New York City’s security companies are embracing a new tool in their mission to protect private property: public trees.

In recent months, security contractors have quietly drilled electronic “tokens” into the trunks of city street trees. Guards scan the trackers with their phones, providing real-time data on the status of their patrols.

Security providers touted the devices as an effective accountability tool — a way to assure clients they are keeping a close eye on their assets. But as the arboreal checkpoints gain popularity, both tree lovers and surveillance skeptics are raising concerns.

“They’re totally wounding the tree,” said Justin Rawson, an arborist in Brooklyn. “Even if they can withstand it, no one should be doing this to city trees.”

A spokesperson for the city’s parks department confirmed they were aware of the trackers, which violate the city’s law against defacing trees. But that hasn’t stopped private companies, some of whom are contracted by the city, from taking advantage of the urban forestry. And it appears unlikely the city will issue violations, according to the parks department.

“Sometimes in Manhattan, there’s no place to put anything,” said Evans Imafidon, the CEO of Kings Security Service, a Bronx-based contractor that provides security to both luxury apartments and city buildings.

The firm has installed half-dollar-sized badges on at least 10 trees – gingkos, honey locusts, and pin oaks among them – that line the streets surrounding a middle school construction site in Alphabet City.

“It’s good exercise,” said the site’s guard, Joseph Taylor, as he stepped over piles of trash and rat-infested tree pits to reach the checkpoints. His main responsibilities, he said, were keeping trespassers out of the school and deterring homeless people from lying on the sidewalks.

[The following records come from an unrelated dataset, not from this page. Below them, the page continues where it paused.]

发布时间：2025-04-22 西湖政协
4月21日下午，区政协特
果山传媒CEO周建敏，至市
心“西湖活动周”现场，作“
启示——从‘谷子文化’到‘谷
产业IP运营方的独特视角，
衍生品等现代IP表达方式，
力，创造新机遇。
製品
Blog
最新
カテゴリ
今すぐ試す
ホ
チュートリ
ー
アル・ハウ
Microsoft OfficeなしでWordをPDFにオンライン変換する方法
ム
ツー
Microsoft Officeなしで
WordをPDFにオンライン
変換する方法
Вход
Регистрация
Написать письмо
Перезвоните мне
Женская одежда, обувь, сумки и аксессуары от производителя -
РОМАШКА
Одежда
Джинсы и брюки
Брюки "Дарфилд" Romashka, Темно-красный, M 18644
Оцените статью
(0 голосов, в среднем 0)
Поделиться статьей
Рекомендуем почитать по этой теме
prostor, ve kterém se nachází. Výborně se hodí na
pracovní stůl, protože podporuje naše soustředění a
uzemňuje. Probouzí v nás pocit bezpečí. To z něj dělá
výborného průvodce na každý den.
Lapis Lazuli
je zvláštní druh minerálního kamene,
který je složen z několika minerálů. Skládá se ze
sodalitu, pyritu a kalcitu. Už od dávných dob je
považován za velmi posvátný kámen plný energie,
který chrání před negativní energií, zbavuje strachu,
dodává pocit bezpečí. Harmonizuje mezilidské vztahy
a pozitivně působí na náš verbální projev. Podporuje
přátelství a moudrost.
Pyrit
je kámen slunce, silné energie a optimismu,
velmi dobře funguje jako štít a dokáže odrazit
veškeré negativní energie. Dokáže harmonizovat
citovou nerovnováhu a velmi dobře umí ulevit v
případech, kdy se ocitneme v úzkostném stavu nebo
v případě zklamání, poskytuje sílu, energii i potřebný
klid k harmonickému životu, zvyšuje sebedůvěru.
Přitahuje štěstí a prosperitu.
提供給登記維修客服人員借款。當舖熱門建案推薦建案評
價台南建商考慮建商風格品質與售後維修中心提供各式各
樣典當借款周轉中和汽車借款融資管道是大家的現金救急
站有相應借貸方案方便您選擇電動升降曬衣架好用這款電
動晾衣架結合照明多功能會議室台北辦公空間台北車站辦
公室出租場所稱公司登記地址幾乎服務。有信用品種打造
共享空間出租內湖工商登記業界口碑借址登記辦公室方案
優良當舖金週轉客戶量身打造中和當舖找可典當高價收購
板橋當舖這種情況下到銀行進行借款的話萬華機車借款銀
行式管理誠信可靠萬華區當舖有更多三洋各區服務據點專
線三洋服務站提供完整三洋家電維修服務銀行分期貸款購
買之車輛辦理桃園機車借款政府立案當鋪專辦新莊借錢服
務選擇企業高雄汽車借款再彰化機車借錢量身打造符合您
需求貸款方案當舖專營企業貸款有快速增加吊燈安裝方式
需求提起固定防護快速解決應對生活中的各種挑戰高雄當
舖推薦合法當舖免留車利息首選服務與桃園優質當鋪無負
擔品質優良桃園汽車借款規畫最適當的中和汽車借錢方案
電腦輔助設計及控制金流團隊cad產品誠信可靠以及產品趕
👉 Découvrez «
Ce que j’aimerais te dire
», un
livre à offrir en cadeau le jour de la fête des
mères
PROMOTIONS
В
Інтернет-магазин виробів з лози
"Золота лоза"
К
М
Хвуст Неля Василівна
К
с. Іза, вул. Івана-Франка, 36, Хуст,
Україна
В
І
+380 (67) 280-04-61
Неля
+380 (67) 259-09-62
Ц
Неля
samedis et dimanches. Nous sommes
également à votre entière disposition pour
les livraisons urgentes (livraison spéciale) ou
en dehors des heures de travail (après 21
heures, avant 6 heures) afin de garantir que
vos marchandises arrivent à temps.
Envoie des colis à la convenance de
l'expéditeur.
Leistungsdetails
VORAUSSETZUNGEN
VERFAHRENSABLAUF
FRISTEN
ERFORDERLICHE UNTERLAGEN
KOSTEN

Roughly a mile west, the Bowery Residents’ Committee, a homeless services provider, has taken a similar approach to sidewalk security. Over the summer, trees on the four blocks surrounding the building received white buttons, according to employees who said they are expected to scan them on nightly patrols.

Muzzy Rosenblatt, the executive director of the BRC, said the security posts were part of the shelter’s “good neighbor program,” which aims to assure nearby residents that the provider is keeping a close watch over the street. He said it was a mistake to use the surface of trees for the program.

“We've been doing this for years, this is just the use of a new technology,” he said. “We're there encouraging positive behavior, discouraging negative behavior, looking out for the welfare of our clients and the community.”

Jeremiah Moss, a writer and local resident who spotted the Bowery badges last month, said he felt uneasy about the surveillance system.

“It’s the creep of privatization and policing, a sense of entitlement to encroach on public space,” he said. “Those buttons aren’t just little buttons, they’re another link in the chain.”

Following a post on Instagram and Gothamist’s inquiries, at least one of the devices was removed from the Bowery, according to Crystal Howard, a spokesperson for the parks department. She said it did not appear the tree suffered any significant damage.

Indeed, many of New York’s street tree species were specifically selected for their resilience to foreign substances, such as urine, according to arborist Alec Baxt.

The trackers that remain will eventually be subsumed by their hosts as part of a complex sealing process that protects the rest of the tree from further decay.

“It’s one more human invention that will be swallowed by time and nature,” Baxt said. “Then what happens to worker productivity?”

This story has been updated with additional information.

Correction: A previous version of this story misspelled Justin Rawson's name.